• EXERCISE GOAL
Return, word for word, the passage from the animal-advocacy post below that opens with the words containing "In the following" and closes with "are actually like.".

• READING PASSAGE
%%
Animals’ Time? – Part 1 – Factually Wrong

In the former post we have argued that despite some specific relative successes, some optimistic prospects, and mostly despite the “we’re winning!” rhetoric common among many activists, we are still very very far from wining. Despite the vegan hype and the occasional launch of new plant based products, global consumption of meat is still on the rise. So not only that we are not “winning”, it is still the case that each year more animals are being exploited in severer ways.

In the following posts we’ll argue that not only that we are not winning, there is no reason to believe that we would win simply because we are right. The world doesn’t work like that. We very much want to believe that it does, partly because of an honest, naive and real belief in our goals, but also because people rather believe in a just world theory (that eventually what is true, right, ethical, fair, and just would win) than that there is no causal relation between what things should be like (because that is what is true, right, and just), and how things are actually like.

Many activists are saying that after the working-class liberation, black liberation, women liberation and gay liberation this is the animals’ time. Discrimination on the basis of species is the last form of discrimination to be fought against.
%%
• DATA UNDER STUDY
%%
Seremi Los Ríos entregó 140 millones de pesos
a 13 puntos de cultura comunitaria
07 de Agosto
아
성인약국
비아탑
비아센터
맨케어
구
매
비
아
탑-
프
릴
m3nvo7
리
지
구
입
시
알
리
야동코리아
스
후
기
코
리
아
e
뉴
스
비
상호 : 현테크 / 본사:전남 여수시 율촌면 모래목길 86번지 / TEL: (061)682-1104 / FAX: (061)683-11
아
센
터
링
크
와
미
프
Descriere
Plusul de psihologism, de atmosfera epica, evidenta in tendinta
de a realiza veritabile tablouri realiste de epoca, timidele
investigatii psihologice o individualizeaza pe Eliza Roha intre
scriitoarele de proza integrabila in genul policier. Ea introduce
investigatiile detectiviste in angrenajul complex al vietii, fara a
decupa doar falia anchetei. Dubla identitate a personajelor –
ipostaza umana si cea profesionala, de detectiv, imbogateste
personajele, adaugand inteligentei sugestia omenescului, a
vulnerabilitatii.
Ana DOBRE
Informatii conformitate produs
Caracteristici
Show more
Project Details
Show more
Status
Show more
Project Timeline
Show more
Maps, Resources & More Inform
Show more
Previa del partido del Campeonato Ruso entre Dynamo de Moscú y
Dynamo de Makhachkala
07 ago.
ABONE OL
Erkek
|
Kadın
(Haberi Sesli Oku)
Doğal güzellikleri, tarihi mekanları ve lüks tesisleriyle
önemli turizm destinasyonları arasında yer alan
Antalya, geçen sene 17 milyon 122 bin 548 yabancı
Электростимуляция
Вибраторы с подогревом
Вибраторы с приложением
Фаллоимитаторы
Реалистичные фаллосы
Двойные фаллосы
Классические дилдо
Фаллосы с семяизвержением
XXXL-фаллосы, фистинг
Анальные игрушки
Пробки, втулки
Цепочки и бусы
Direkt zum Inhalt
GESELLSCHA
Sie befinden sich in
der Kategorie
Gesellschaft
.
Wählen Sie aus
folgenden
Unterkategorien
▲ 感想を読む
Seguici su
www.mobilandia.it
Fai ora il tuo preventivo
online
%%
• ANSWER TO THIS EXERCISE
In the following posts we’ll argue that not only that we are not winning, there is no reason to believe that we would win simply because we are right. The world doesn’t work like that. We very much want to believe that it does, partly because of an honest, naive and real belief in our goals, but also because people rather believe in a just world theory (that eventually what is true, right, ethical, fair, and just would win) than that there is no causal relation between what things should be like (because that is what is true, right, and just), and how things are actually like.